Process | Topic Modeling the Supreme Court

What did I have to build to collect my data? Well, it started with a lot of Googling and help from fellow students and computer science professors at Lafayette College who know a bit more about programming than I do.

First, I needed to figure out how to build a web scraper to collect all the data from Supreme Court cases from caselaw.findlaw.com, like this one. The image below is a screenshot of what the source code to Citizens United‘s webpage.

source code

You can see the different tags on the HTML code. If you look closely, you can see that there is a marking called “opinion1”. That’s where Justice Anthony Kennedy’s majority opinion begins. That tag is standardized for most of the cases on this webpage and, for most Supreme Court cases past 2009, the URL for the website is determined by the case’s docket number. There’s also another collection of tags that mark when the majority opinion ends.

But how was that information useful to me? Good question. It took me a bit of time to figure that out, too. Although I had some coding experience before, I had never built a web scraper. And I had only coded in Java. But Python seemed like the easiest language to code web scrapers in, so I downloaded it on my computer and started learning it by doing lots of Googling, using Codecademy, Learn Python the Hard Way, and Stack Overflow. All of these are great resources for anyone trying to learn to code. Plus, Learn Python the Hard Way also taught me command line, which I needed to learn for this project, too.

The best Python library for accessing HTML tags was Beautiful Soup. There are instructions on the website on how to download it–it’s very easy, and most of the documentation is fairly intuitive. A screenshot of the page is below.

beautifulSoup Screenshot

I used other libraries, too, so I could clean the HTML code to produce a text file without the HTML tags. I also created a file that kept track of the cases’ docket numbers and names that couldn’t be accessed by my code, so I could manually copy them into the text fine later. All of the docket number were taken from a CSV file I got from Harold Spaeth’s Supreme Court Database. A picture of my code is below, written using the text editor Sublime. You can check it out here.

codeOne

I then ran my code in Windows PowerShell. If you look closely, you can see the website its accessing, and the print-out statements on the tags its accessing at the beginning and end of the opinions.

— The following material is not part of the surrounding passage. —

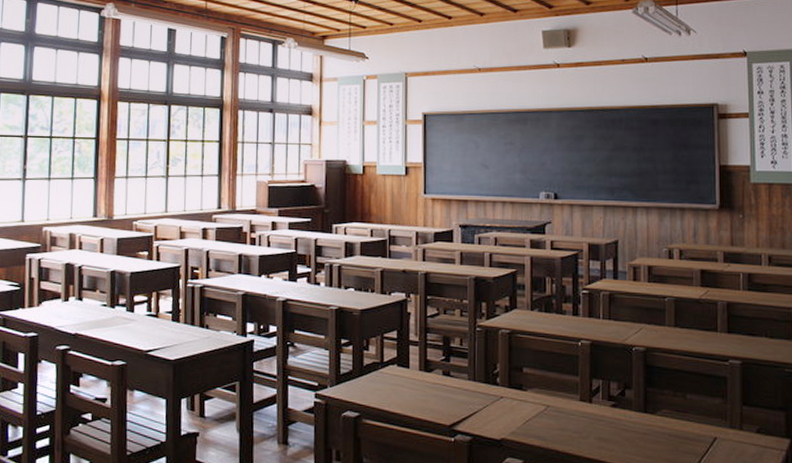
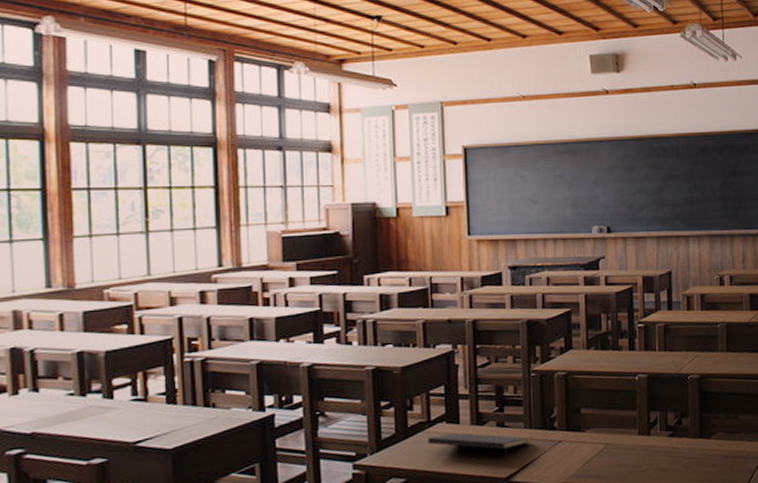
notepad: none [380,375,475,409] -> present [428,431,532,461]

program running screenshot

Once I had my data, I needed a way to perform topic-modeling analysis on it. MALLET seemed like the best program I found. It’s complicated to use, but The Programming Historian has a great tutorial on how to do it. Using Command Line, I plugged in the data set I wanted to topic modeling, put in the amount of topics I wanted, and got two sets of data back: the collections of words that make up the “topics” and the percentage of how much of the each text file they compose. These data sets were used to produce the graphs you see in the “Results” portion of this website.

mallet screen shot

Other variations of this process were used to create a code that limited the data collection to an issue area, different numbers of topics and different data sets.